FK_ID FK_NAME PK_ID BIN_FLAG NEEDED_CALC MONTH YEAR
10000 VARCHAR DESCRIPTION 75057 1 1 1 2016
10000 VARCHAR DESCRIPTION 75057 1 2 2 2016
10000 VARCHAR DESCRIPTION 75057 1 3 3 2016
10000 VARCHAR DESCRIPTION 75057 0 1 4 2016
10000 VARCHAR DESCRIPTION 75057 1 4 5 2016
10000 VARCHAR DESCRIPTION 75057 0 2 6 2016
10000 VARCHAR DESCRIPTION 75057 0 3 7 2016
10000 VARCHAR DESCRIPTION 75057 1 5 8 2016
10000 VARCHAR DESCRIPTION 75057 0 4 9 2016
10000 VARCHAR DESCRIPTION 75057 0 5 10 2016
10000 VARCHAR DESCRIPTION 75057 1 6 11 2016
10000 VARCHAR DESCRIPTION 75057 0 6 12 2016
10000 VARCHAR DESCRIPTION 75057 0 7 1 2017
10000 VARCHAR DESCRIPTION 75057 0 8 2 2017
10000 VARCHAR DESCRIPTION 75057 0 9 3 2017
10000 VARCHAR DESCRIPTION 75057 0 10 4 2017
10000 VARCHAR DESCRIPTION 75057 0 11 5 2017
10000 VARCHAR DESCRIPTION 75057 0 12 6 2017
10000 VARCHAR DESCRIPTION 75057 0 13 7 2017


What I need is the
NEEDED_CALC
column to reset the calc anytime the prior month's
bin_flag
changes.

So, if
bin_flag = 1
and the prior month's
bin_flag
(identified through a
lag
function) is different, then the counter column in
NEEDED_CALC
will reset and begin again at
1
.

Answer

This is a "gaps and islands" problem.
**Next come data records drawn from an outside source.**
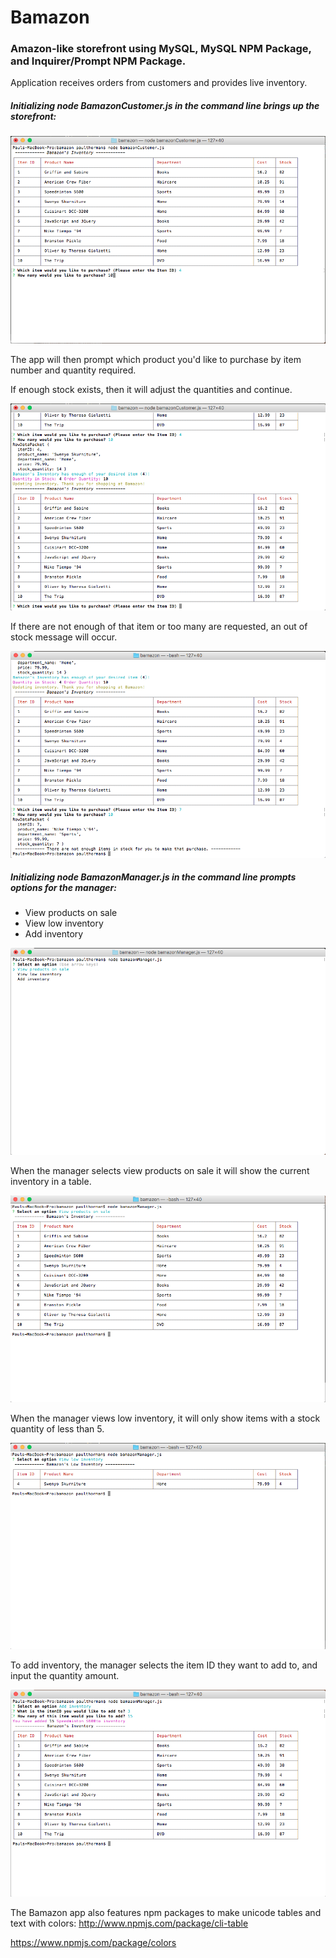 # Bamazon

### Amazon-like storefront using MySQL, MySQL NPM Package, and Inquirer/Prompt NPM Package.

Application receives orders from customers and provides live inventory.

##### Initializing node BamazonCustomer.js in the command line brings up the storefront:

![Screenshot](/images/buy_product.png)

The app will then prompt which product you'd like to purchase by item number and quantity required.

If enough stock exists, then it will adjust the quantities and continue.

![Screenshot](/images/product_purchase.png)

If there are not enough of that item or too many are requested, an out of stock message will occur.

![Screenshot](/images/purchase_error.png)

##### Initializing node BamazonManager.js in the command line prompts options for the manager:
* View products on sale
* View low inventory
* Add inventory

![Screenshot](/images/manager_options.png)

When the manager selects view products on sale it will show the current inventory in a table.

![Screenshot](/images/view_product.png)

When the manager views low inventory, it will only show items with a stock quantity of less than 5.

![Screenshot](/images/low_inventory.png)

To add inventory, the manager selects the item ID they want to add to, and input the quantity amount.

![Screenshot](/images/add_inventory.png)

The Bamazon app also features npm packages to make unicode tables and text with colors:
http://www.npmjs.com/package/cli-table

https://www.npmjs.com/package/colors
The key is assigning a group identifier to adjacent rows with the same value. There are two easy methods to do this: one is based on lag() and the other is the difference of row_number()s.

The second is a wee bit simpler, only requiring one level of subquery:

select t.*,
       row_number() over (partition by fk_id, bin_flag, seqnum_ym - seqnum_bym
                          order by year, month
                         ) as needed_calc
from (select t.*,
             row_number() over (partition by fk_id order by year, month) as seqnum_ym,
             row_number() over (partition by fk_id order by bin_flag, year, month) as seqnum_bym
      from mytable t
     ) t;

The difference of row numbers is not hard to understand but it does require a conceptual leap. I would suggest that you run the subquery and see what the values are for seqnum_ym and seqnum_bym to understand how it works.